Sean Casey and hitting .400

There was a story in last week's New York Times specifically about Sean Casey's torrid start and more generally about his quest to hit .400. Of course, the last time someone hit .400 he was named Ted Williams and it was 1941. Since then there have been several near-misses (Carew in 1977, Brett in 1980, Gwynn a few times in the 1990's), but the article got me to thinking about what it means to hit .400. I know, you have to average two hits per game, but I'm more interested in how much better was a player compared to his peers, regardless of whether he hit .400 or not.

In other words, even though Wade Boggs hit .366 in 1988 (34 points short of .400), how much better was his .366 when compared to other players' batting averages that year. I decided to look at a truncated list (I basically picked players who had historically high batting averages -- with the exception of Musial in 1951 -- and looked to see how much better they performed than their peers for a given season), use zscores to standardize all batting averages for a given season, and then use the zscores as a means of ranking player performances (A quick note on zscores: zscores measure how much better or worse a particular observation is compared to the average. Increasingly positive zscores are increasingly better than the average and the opposite is true for decreasingly negative zscores).

year player ba zscore
1977 Carew 0.388 4.19
1980 Brett 0.390 4.05
1941 Williams 0.406 3.71
1988 Boggs 0.366 3.50
1999 Walker 0.379 3.40
2000 Helton 0.372 2.82
2004 Casey 0.377 2.75
1951 Musial 0.336 2.29
A quick look at eight seasons, including Ted Williams' .406 season in 1941, and a few things stick out. First, Williams has a zscore of 3.71 for his 1941 performance -- which means that he was 3.71 standard deviations above the average batting average in 1941. What's more impressive is that even though George Brett his .390 in 1980 and Rod Carew hit .388 in 1977, they had higher zscores than Williams (4.05 and 4.19, respectively).

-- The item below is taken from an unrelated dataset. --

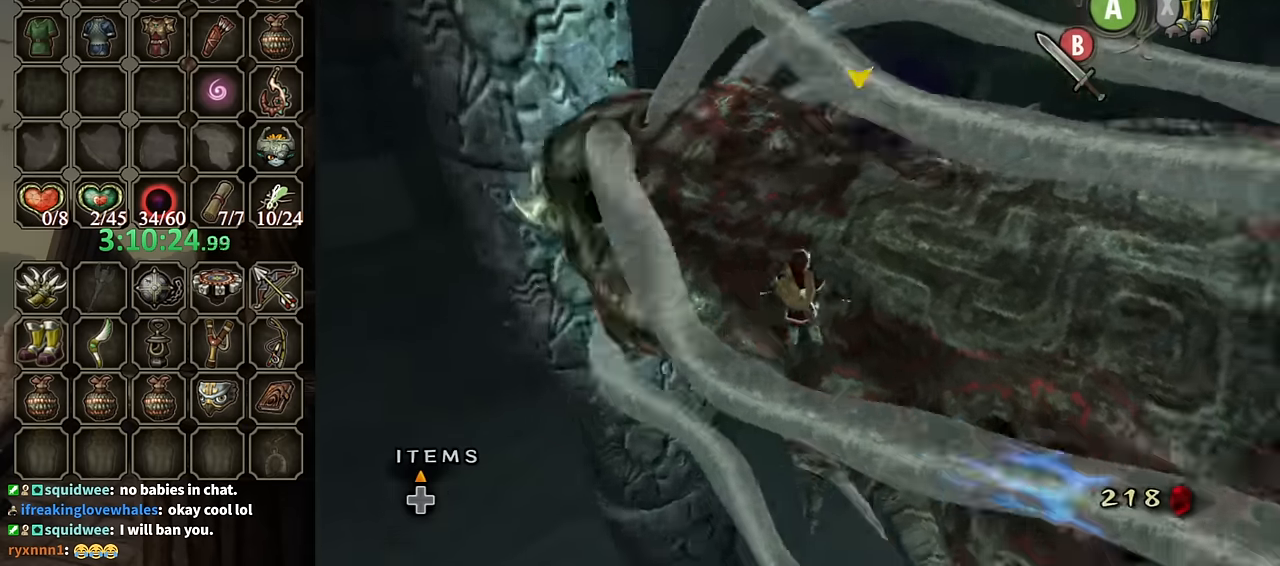
{"buttons": [], "left_stick": "up", "right_stick": "center", "events": [[400, "left_stick", "up"]]}
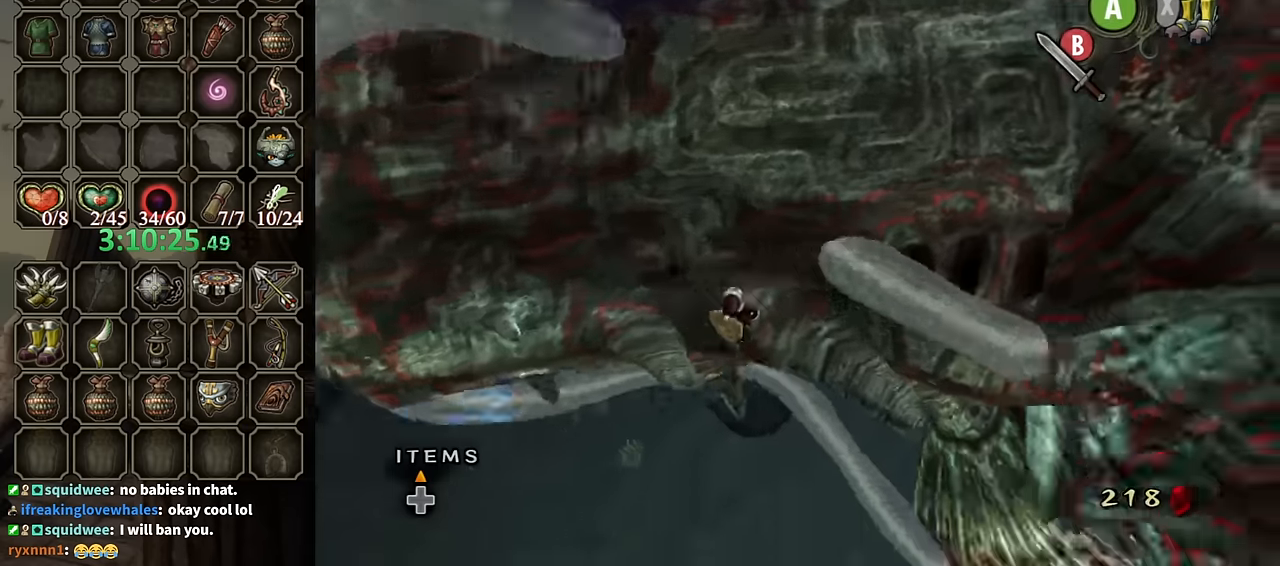
{"buttons": [], "left_stick": "up", "right_stick": "center", "events": []}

So what does this mean? Compared to their peers for a given season, Carew and Brett were statistically better than Williams when he was compared to his peers. On average, the league batting average was lower in 1977 and 1980 than it was in 1941. Why were batting averages lower in those years? Who knows. But if we're only interested in comparing performances within seasons, then Carew and Brett faired better than Williams.

Of course Williams still hit .400 and that, at least in the eyes of the media, is what people still care about. I doubt very seriously that if Harold Reynolds said something about zscores on Baseball Tonight he'd still have a job come morning. Either way, I think it's more interesting to ask a question like, "how did Williams do compared to his peers" instead of looking at a single number as a benchmark of greatness.

As an aside, in the table above, I also looked at Casey's numbers (as of a few days ago) and his zscore is only 2.75 which indicates that batting averages are bunched together, at least relative to history. We'll see if that changes by October.